Central Florida's Independent Jewish Voice

Why Bubbe, what big teeth you have!

Seeing the green scaly skin and long snouts on the characters, you might not guess at first that Ed Shankman’s latest book is about a child’s visit to his grandmother in the Sunshine State—inspired, in fact, by his own two Jewish bubbes, one assimilated and sophisticated, the other the embodiment of Yiddishkeit to her core.

“Both these women were amazingly influential in my life, taught me all kinds of stuff, and showered me with unconditional love and appreciation,” he told N.J. Jewish News. “The grandma in the story is a composite of them both.”

In My Grandma Lives in Florida, done with illustrator Dave O’Neill, adoring old ladies and gators get merrily blended through rhyme.

Why the Verona resident—a creative director at an ad agency—chose to cast alligators in this tale of family love is complicated: It has to do with the fact that Florida has lots of them, that illustrator Dave O’Neill can make even hideous creatures look cuddly, and that Shankman adores animals.

He and his wife Miriam, whom he met when he lived in Israel for two years, have cats—clearly beloved by both of them. They don’t have children, but the mindset of the young is something to which Shankman is clearly attuned. “I’m a kid myself,” he declared.

The book begins, “My grandma lives in Florida/ And that is where we go/ When daddy says he cannot stand/ Another inch of snow.”

Along with a travelogue of Florida, the book includes scenes familiar to any child who has spent a vacation with bubbe: “When we go inside, grandma gives me a kiss/ In fact, there’s no place on my face she will miss/ I may wriggle and giggle and grumble and hiss/ But only a grandma can kiss you like this.”

Shankman said he discovered the magic of rhyme while reading Dr. Seuss books as a kid—and as an adult, he confesses, “I still find them absolutely wonderful. When people compare my books to Dr. Seuss’s, I’m honored,” he said.

He wrote his first children’s story when he was 17. A teacher was scolding him for his lack of attention to work, and he answered that he didn’t need the academic stuff because he was going to be a kids’ author.
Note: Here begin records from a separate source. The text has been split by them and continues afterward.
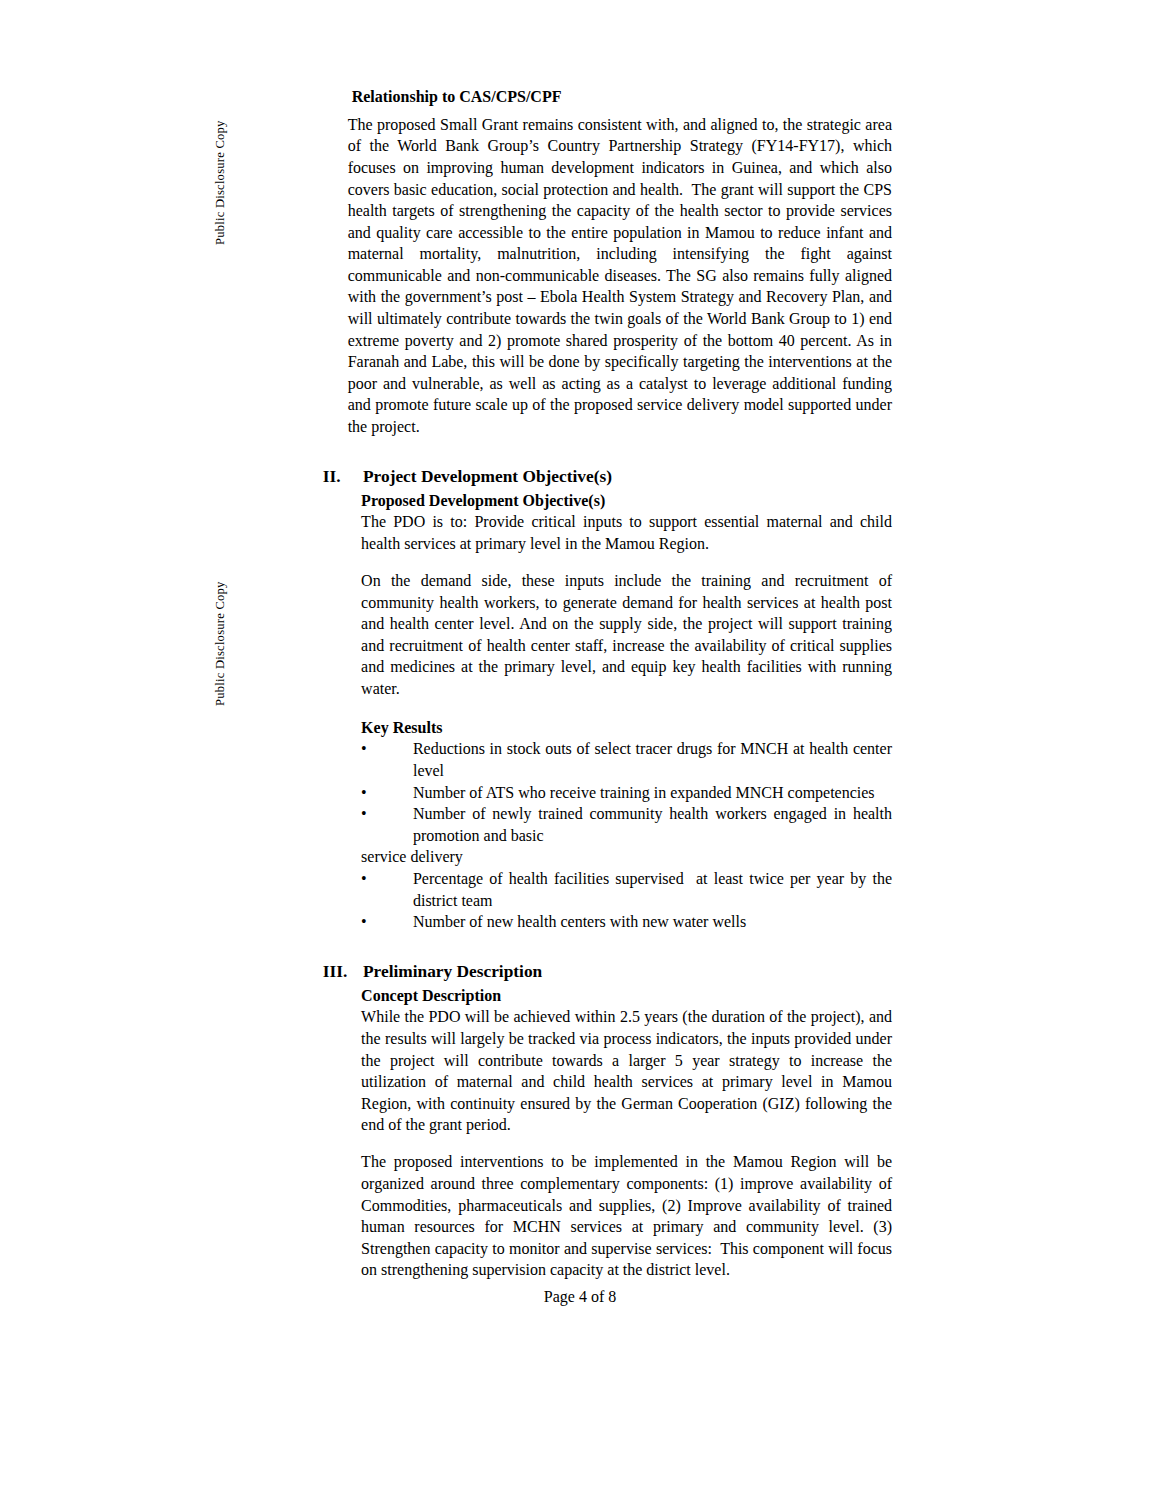Public Disclosure Copy Public Disclosure Copy
Relationship to CAS/CPS/CPF
The proposed Small Grant remains consistent with, and aligned to, the strategic area of the World Bank Group’s Country Partnership Strategy (FY14-FY17), which focuses on improving human development indicators in Guinea, and which also covers basic education, social protection and health. The grant will support the CPS health targets of strengthening the capacity of the health sector to provide services and quality care accessible to the entire population in Mamou to reduce infant and maternal mortality, malnutrition, including intensifying the fight against communicable and non-communicable diseases. The SG also remains fully aligned with the government’s post – Ebola Health System Strategy and Recovery Plan, and will ultimately contribute towards the twin goals of the World Bank Group to 1) end extreme poverty and 2) promote shared prosperity of the bottom 40 percent. As in Faranah and Labe, this will be done by specifically targeting the interventions at the poor and vulnerable, as well as acting as a catalyst to leverage additional funding and promote future scale up of the proposed service delivery model supported under the project.
II. Project Development Objective(s)
Proposed Development Objective(s)
The PDO is to: Provide critical inputs to support essential maternal and child health services at primary level in the Mamou Region.
On the demand side, these inputs include the training and recruitment of community health workers, to generate demand for health services at health post and health center level. And on the supply side, the project will support training and recruitment of health center staff, increase the availability of critical supplies and medicines at the primary level, and equip key health facilities with running water.
Key Results
•Reductions in stock outs of select tracer drugs for MNCH at health center level
•Number of ATS who receive training in expanded MNCH competencies
•Number of newly trained community health workers engaged in health promotion and basic
service delivery
•Percentage of health facilities supervised at least twice per year by the district team
•Number of new health centers with new water wells
III. Preliminary Description
Concept Description
While the PDO will be achieved within 2.5 years (the duration of the project), and the results will largely be tracked via process indicators, the inputs provided under the project will contribute towards a larger 5 year strategy to increase the utilization of maternal and child health services at primary level in Mamou Region, with continuity ensured by the German Cooperation (GIZ) following the end of the grant period.
The proposed interventions to be implemented in the Mamou Region will be organized around three complementary components: (1) improve availability of Commodities, pharmaceuticals and supplies, (2) Improve availability of trained human resources for MCHN services at primary and community level. (3) Strengthen capacity to monitor and supervise services: This component will focus on strengthening supervision capacity at the district level.
Page 4 of 8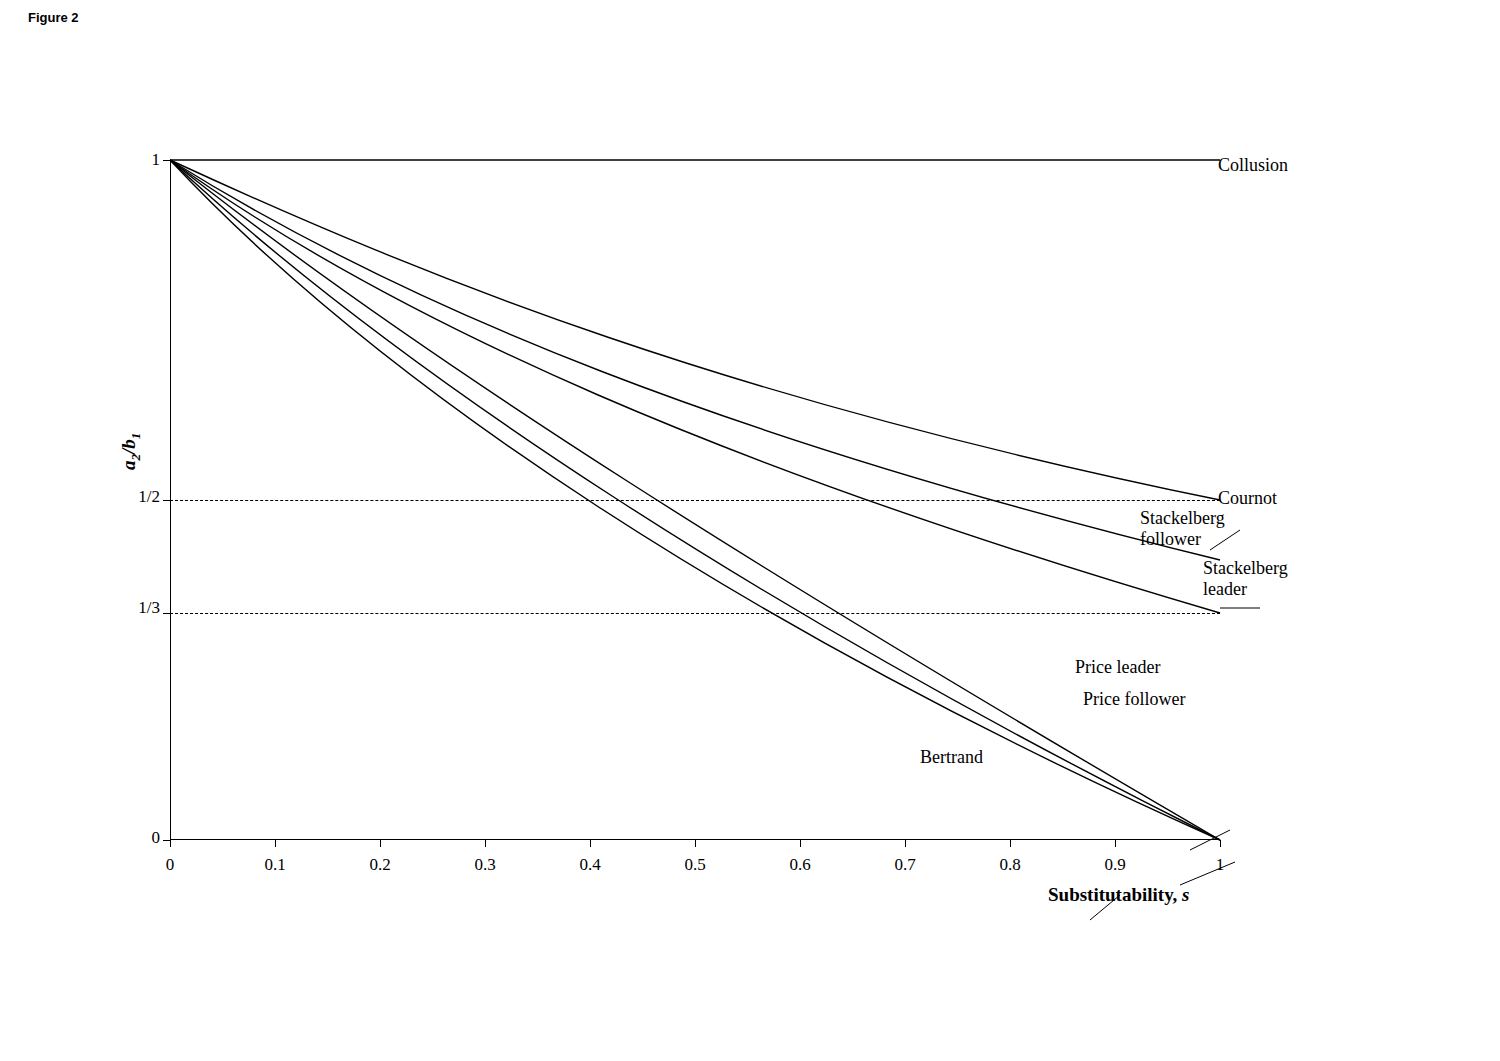Figure 2
a2/b1
Substitutability, s
1
1/2
1/3
0
0
0.1
0.2
0.3
0.4
0.5
0.6
0.7
0.8
0.9
1
Collusion
Cournot
Stackelberg
follower
Stackelberg
leader
Price leader
Price follower
Bertrand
“She told me it was harder than I thought, so I wrote a story just to spite her, to prove her wrong,” he said. He wrote it that night and read it to her the next morning, in front of the class.

“She apologized to me,” he recalled.

Despite that quick start, Shankman, now 53, said it takes him and O’Neill about a year to complete a book; their other works include The Boston Balloonies, The Cods of Cape Cod, Champ and Me by the Maple Tree, The Bourbon Street Band Is Back, and I Met a Moose in Maine One Day.

However, even after sales of their latest book reached 40,000 copies, and they received enthusiastic reviews of their work along the way, Shankman admitted that his teacher was not completely wrong. It is hard to make a living as a children’s book author, and he has no plans to give up his day job any time soon.

In the meantime, he loves his work at the ad agency, bringing out the creativity in other people, but asked if he’d switch to writing kids’ books full-time if he could, Shankman replied, “In a heartbeat.”